Pork – Nature’s Beauty Ingredient
China’s culinary culture is vast and profound. Ordinary plants and animals, when properly combined, can prevent and treat diseases—these are called medicinal cuisine in traditional medicine. These dishes harness medicinal properties without drug side effects. Some foods not only prevent and treat illness but also enhance beauty.
Same medicinal cuisine affects different people differently. To use it effectively, understand your constitution and apply it wisely to achieve health, disease prevention, and beauty.
Consuming medicinal cuisine is a unique TCM beauty method.
Even in Han Dynasty, Zhang Zhongjing was skilled in using animal and plant medicines for beauty treatments. His "Essential Prescriptions from the Golden Chamber" contains many formulas treating illness and enhancing beauty, such as Gancao Xiaomai Dazao Tang, Danggui Shengjiang Yangrou Tang, and Zhusi Tang—showing Zhang’s expertise in combining food and medicine.
Zhusi Tang – An Important Formula in "Treatise on Cold Damage"
This formula treats diarrhea, sore throat, and restlessness in Zhang Zhongjing’s clinical practice. He used pork skin, honey, and rice flour boiled together to clear deficient heat, strengthen the spleen and stomach, stop diarrhea, relieve irritability, and clear heat—a crucial formula among the 112 in "Treatise on Cold Damage."
Pork Is a Treasure
Using pork organs and herbs together for treatment and beauty is common in Chinese medical prescriptions.
Experts note that pork skin and trotters are rich in protein, primarily collagen and elastin. Consuming pork skin and trotters is an excellent choice for beauty-conscious women—affordable, easy to prepare, and visibly effective, hence very popular.

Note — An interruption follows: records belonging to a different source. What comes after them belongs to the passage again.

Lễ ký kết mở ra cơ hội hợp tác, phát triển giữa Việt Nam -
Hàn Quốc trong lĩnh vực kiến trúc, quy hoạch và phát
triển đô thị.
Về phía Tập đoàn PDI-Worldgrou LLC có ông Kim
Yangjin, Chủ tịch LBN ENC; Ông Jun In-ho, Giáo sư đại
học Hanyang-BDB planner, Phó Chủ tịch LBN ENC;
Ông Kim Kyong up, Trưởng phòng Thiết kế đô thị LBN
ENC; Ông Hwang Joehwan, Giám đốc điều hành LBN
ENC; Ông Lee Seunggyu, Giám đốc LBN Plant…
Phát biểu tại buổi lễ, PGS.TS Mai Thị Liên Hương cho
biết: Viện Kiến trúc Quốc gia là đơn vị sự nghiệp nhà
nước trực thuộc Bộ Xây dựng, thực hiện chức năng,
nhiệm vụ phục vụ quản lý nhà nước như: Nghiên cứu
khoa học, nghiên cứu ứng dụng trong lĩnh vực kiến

In beauty practices, TCM often uses "sentient substances" like animal skin and fat—not mere roots and bark—to achieve beauty. Examples include donkey-hide gelatin (E Jiao), pork trotters, and pork skin—all known for beauty benefits. Their mechanism lies in nourishing yin and blood, moisturizing skin, improving skin environment, thus achieving beauty. These formulas are preserved in ancient imperial secret recipes and remain widely used in modern TCM.
Beauty via Pork Skin and Trotters Has Over a Thousand Years of History
Zhang Zhongjing recorded in "Treatise on Cold Damage" that pork skin and trotters "harmonize qi and blood, moisturize skin, and enhance beauty." Beauty experts recommend women eat more pork skin and trotters—proving pork is truly a superb beauty ingredient.